Gegen Morgen richtete sich der Farmer auf und befahl seinem Peon nicht einzuschlafen. Der Indio verwunderte sich über die harte Stimme seines Herrn.
Er wäre bedenkenlos dem Farmer um die Erde gefolgt. Er war Indio und wußte, was ein Mann ist. Aber er wußte auch, dass ein Mann ein schweres Gewicht hat. Wenn nur ein Mann auf dem Dach sitzt, so hält es natürlich länger, nicht wahr, als wenn es unter dem Gewicht zweier Männer auseinanderbricht und versinkt. Und dann gute Nacht...

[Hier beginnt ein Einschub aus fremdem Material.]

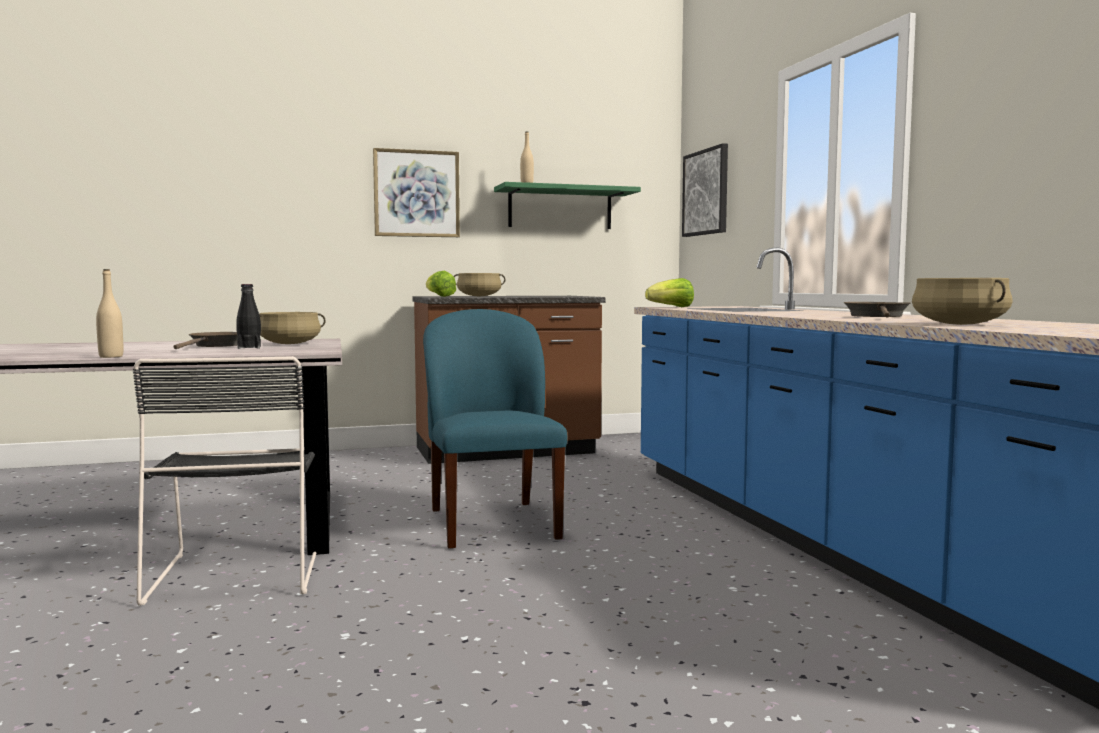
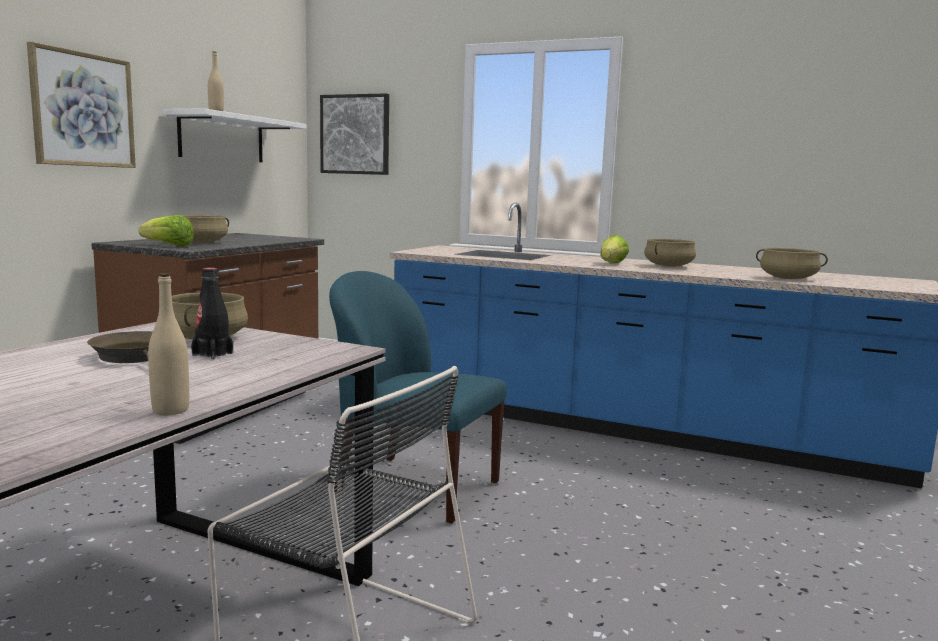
camera: 50 degrees left, 5 degrees up
(560, 208) = (222, 138): green shelf -> white shelf
(672, 307) = (429, 252): lettuce -> lettuce (611, 264)
(877, 316) = (668, 266): brown frying pan -> beige cooking pot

Er glaubte nicht, dass der Farmer mutwillig das Dach verlassen würde, aber man konnte ihn hinunterkippen, denn es ging hier um Leben und Tod. Das dachte der Indio, und rückte näher. Sein Gesicht war steinern, es troff von Regen.
Das Dach würde auf keinen Fall mehr bis zum Morgen schwimmen. Jetzt schon brachen einzelne Bündel ab und schwammen nebenher. Die Männer mitten auf dem furchtbarem Strom wußten nicht, wo sie waren. Dichter Nebel fuhr mit ihnen. Ringsum das Wasser schien stillzustehen. Fuhren sie im Kreis? Sie wußten es nicht. Sie sahen sich an.
Da folgte der Farmer dem Brauch aller Männer, zog seine letzte Zigarette, brach sie in zwei Teile und bot dem Indio eines an. Sie rissen das Papier ab und kauten den Tabak, da sie kein Feuer hatten.
Er ist ein guter Kamerad, dachte der Peon. Es hat keinen Zweck. Es soll alles seinen Weg gehen. Als er den würzigen Geschmack des Tabaks fühlte, wurde aus der Feindschaft langsam ein Gefühl der Treue. Was willst du? Der Peon hatte seine Frau verloren und sein Kind. Sie hatte die letzte Blase ihres Atems mit ihrer Hand zerschlagen. Er hatte nichts mehr, was ihn zu leben verlockte. Das Schilfdach sank immer tiefer. Wenn er selbst ins Wasser sprang, hielt das Dach vielleicht noch und trug seinen Herrn bis zum Morgen.
Der Dienst ist aus, adios Señor! Der Peon kletterte über den Giebel bis an den Rand des Daches, als er plötzlich im dunklen Wasser Kaimane rauschen sah, Jaquares, die ihn aufmerksam anstarrten. Zum ersten Mal verzog der Indio sein Gesicht, dann hielt er den Atem an und sprang. Aber er wurde im selben Moment von seinem Herrn gehalten, der ihn wieder aus dem Wasser zog und seinen Peon zornglühend anschrie. Kreideweiß, mit rotgeränderten Augen und triefenden Haaren beugte sich der Farmer über ihn, nannte ihn den Vater allen Unsinns und rüttelte ihn. Dann befahl er ihm, seinen Platz einzunehmen und den Mut nicht zu verlieren, verdammt noch mal ....!
Gegen Morgen trieben sie an Land, sprangen über Baumäste und wateten stundenlang, bis sie ins Trockenen kamen. Sie klopften den Boden mit Stöcken nach Schlangen ab, und ehe sie sich zum Schlafen ins Maisfeld legten, sagte der Farmer: "Morgen gehen wir zurück und fangen wieder an."
"Bueno", sagte der Indio. Der Regen hörte auf.